The name Maude Sanders, rings bells across Peoria, but why?
During a time when segregation was heavy, Dr. Sanders was the very first black female doctor in the river city.
“She was told many times that there were no “black beds” available,” said her daughter Carol Caldwell-Graham. “Shes had patients to die because they couldn’t get in to get the treatment they needed.”
Her healing hands were sought after by many.
“They would be sitting outside, her office would be full and patients would be sitting outside waiting to get in to her,” said Graham.
Her compassionate and genuine heart is what kept her office slammed.

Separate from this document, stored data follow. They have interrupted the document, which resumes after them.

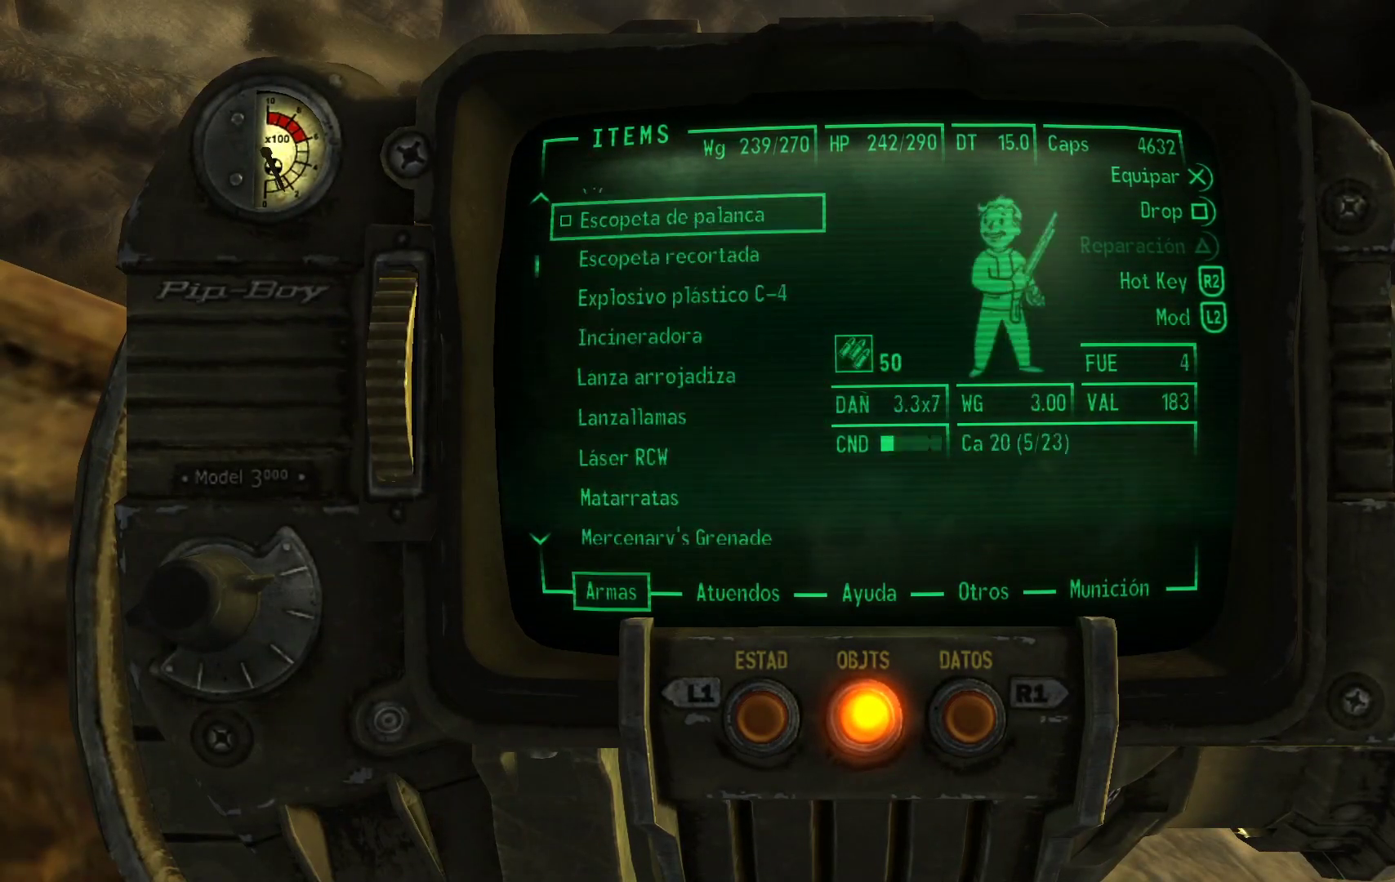
{"buttons": ["DPAD_DOWN"], "left_stick": "center", "right_stick": "center", "events": [[100, "DPAD_UP", "up"], [433, "DPAD_DOWN", "down"]]}
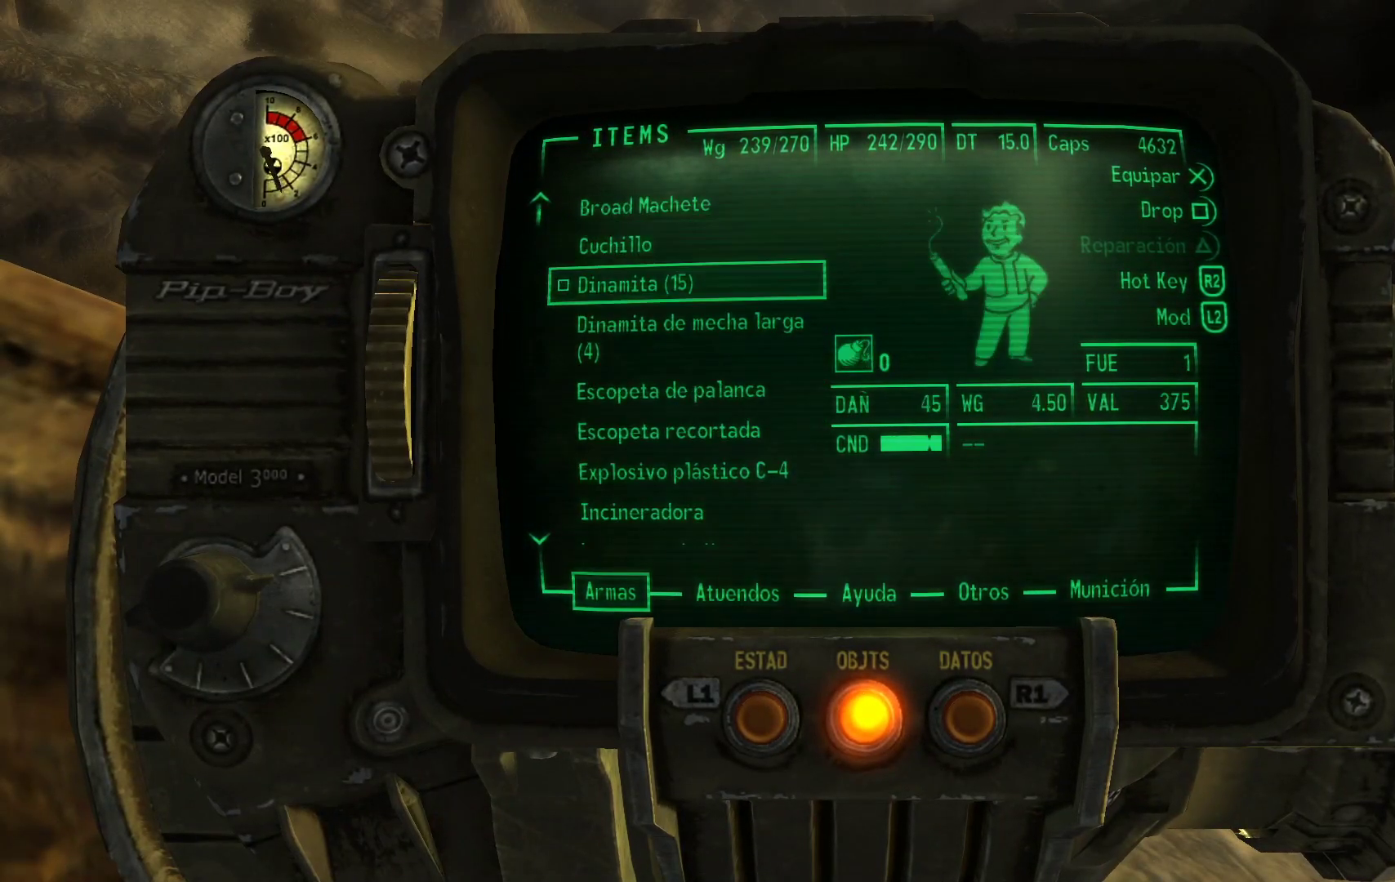
{"buttons": ["DPAD_DOWN"], "left_stick": "center", "right_stick": "center", "events": []}
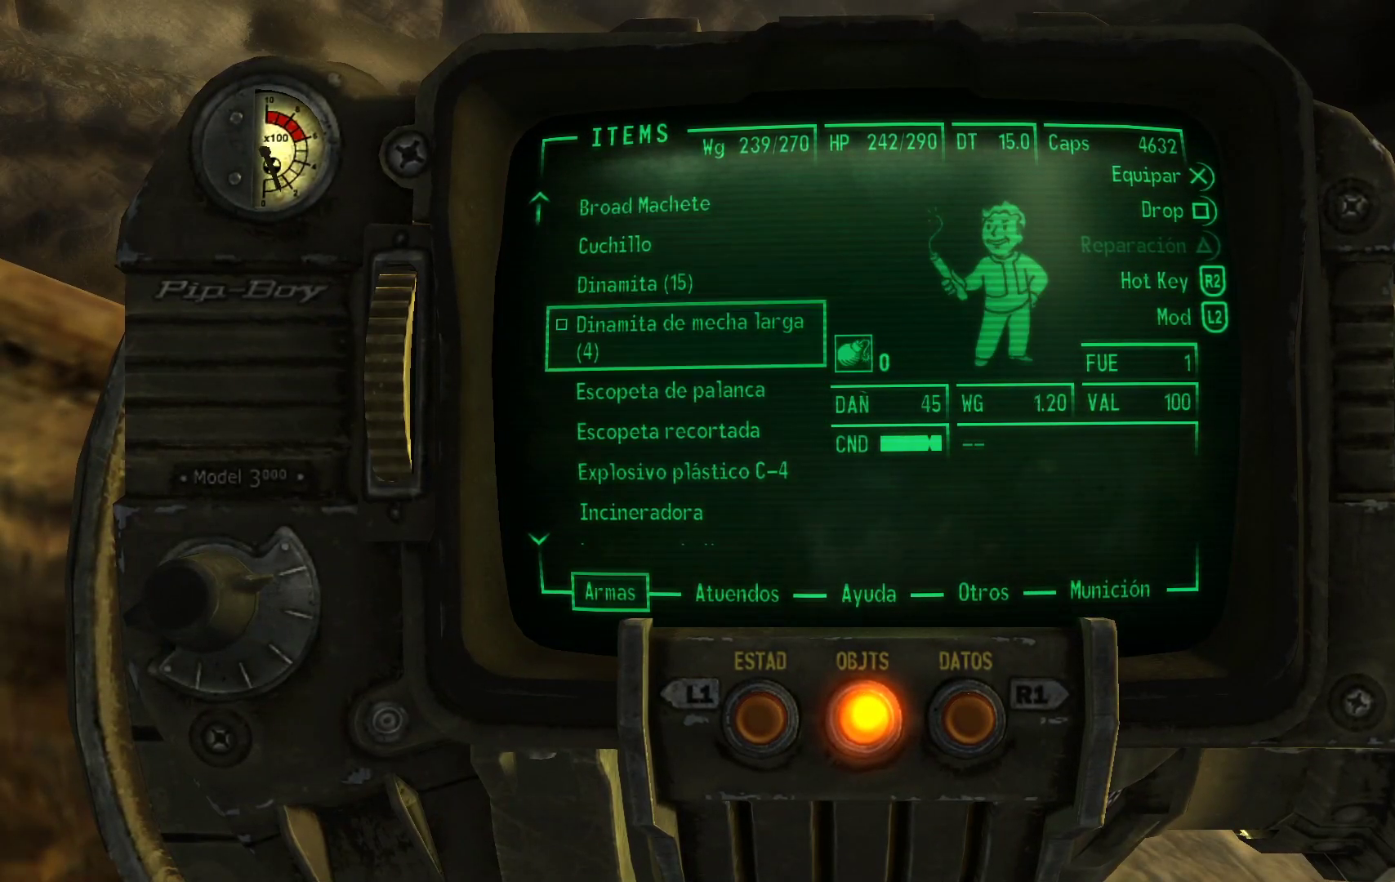
{"buttons": ["DPAD_DOWN"], "left_stick": "center", "right_stick": "center", "events": [[33, "DPAD_DOWN", "up"], [233, "DPAD_DOWN", "down"], [400, "DPAD_DOWN", "up"], [483, "DPAD_DOWN", "down"]]}
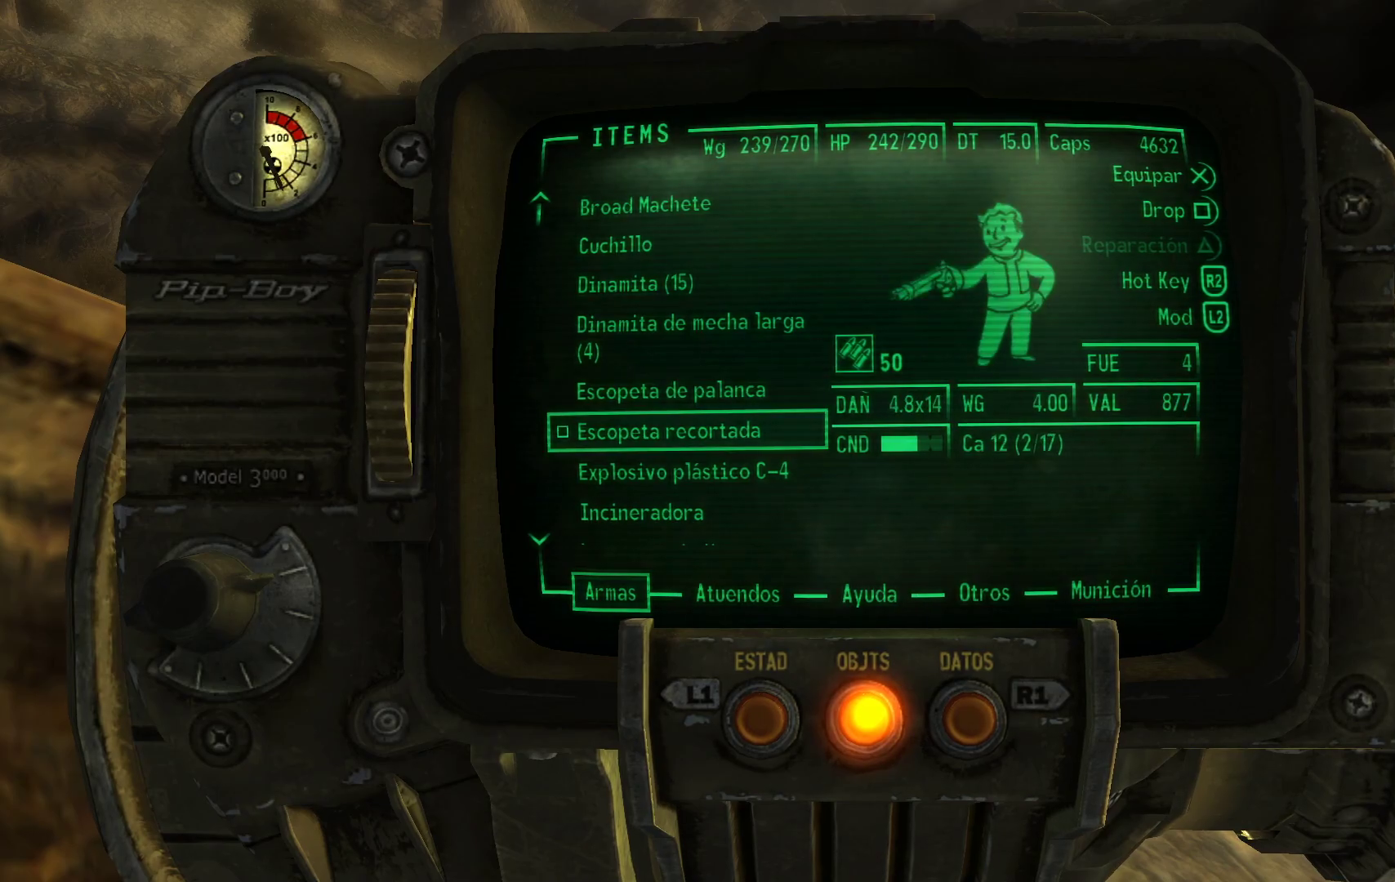
{"buttons": ["DPAD_DOWN"], "left_stick": "center", "right_stick": "center", "events": [[117, "DPAD_DOWN", "up"], [200, "DPAD_DOWN", "down"], [317, "DPAD_DOWN", "up"], [417, "DPAD_DOWN", "down"]]}
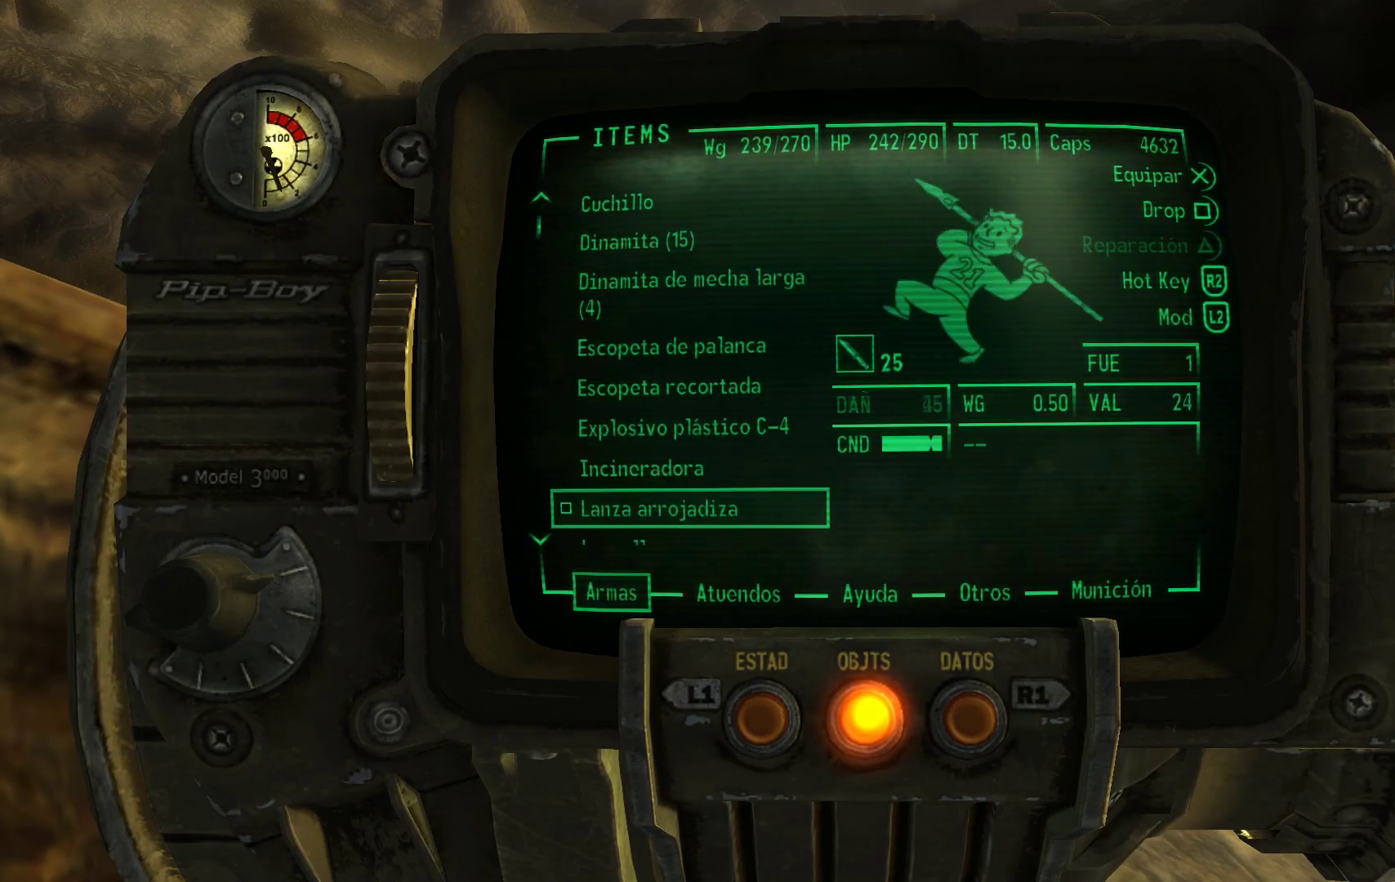
{"buttons": [], "left_stick": "center", "right_stick": "center", "events": [[67, "DPAD_DOWN", "up"], [183, "DPAD_DOWN", "down"], [333, "DPAD_DOWN", "up"]]}
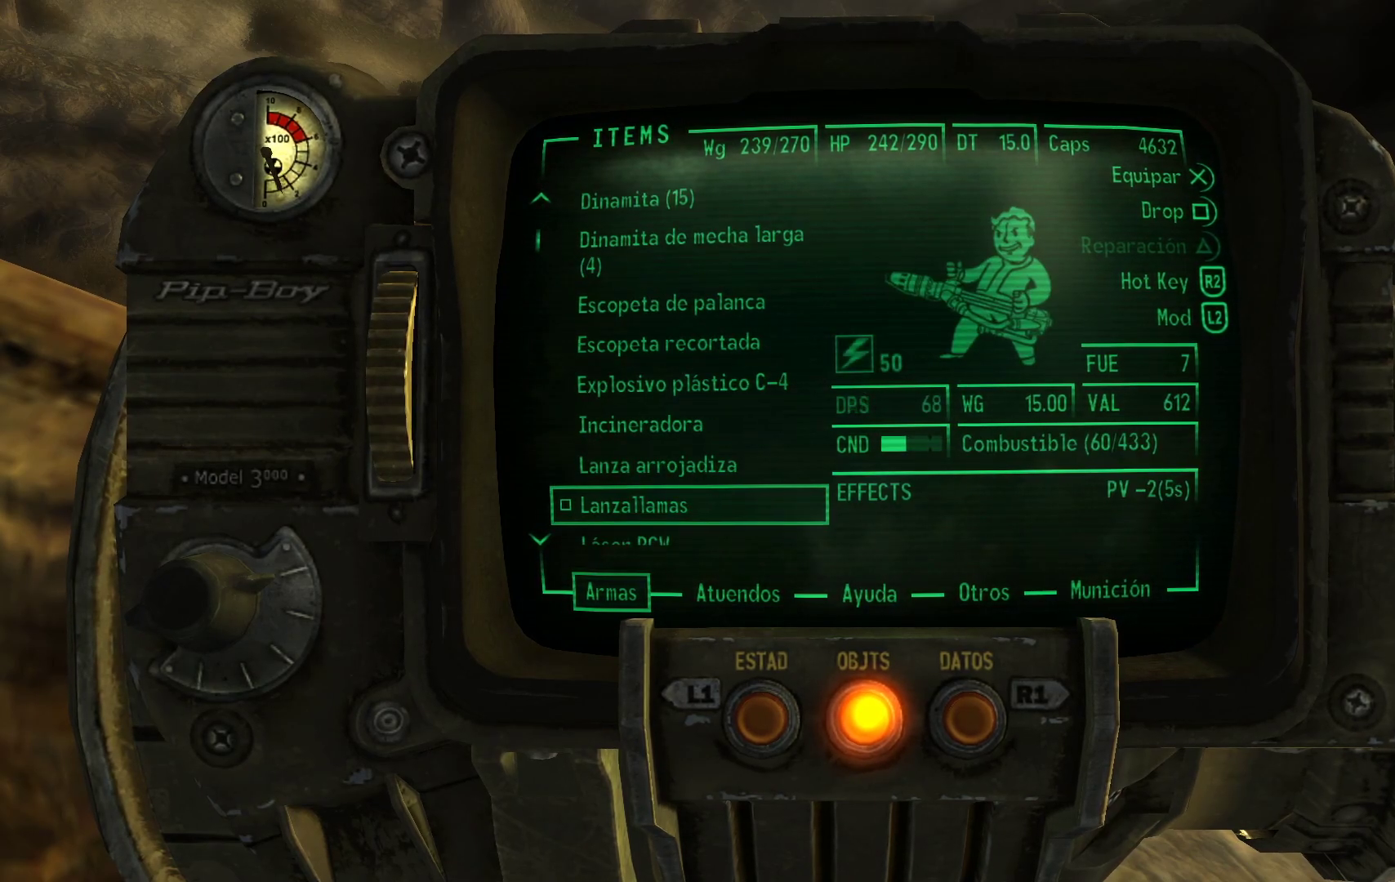
{"buttons": [], "left_stick": "center", "right_stick": "center", "events": [[117, "DPAD_UP", "down"], [217, "DPAD_UP", "up"], [283, "A", "down"], [383, "A", "up"]]}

“My mother did not retire until she was 90 years old because she was afraid that her people wouldnt get the care that she would give,” said Graham.
So of course, its no surprise she’s getting a school named after her.
This joins the endless list of her accolades, including being named in the encyclopedia of African-American women.
“I think she’s deserving of a school, a street whatever they can find to name after her, because her legacy needs to be carried on,” said Dorthy Lamon.
Dorthy Lamon was one of Dr. Sanders’ very first patients.
Lamon said, “If you couldn’t get to her office she would come to your house and very few doctors made house visits.”
Soon when you drive down Forrest Hill you’ll see the name of a Peoria legend who didn’t talk the talk, but walked the walk.
“She’s a the true example, she lived the Hippocratic oath,” said Graham.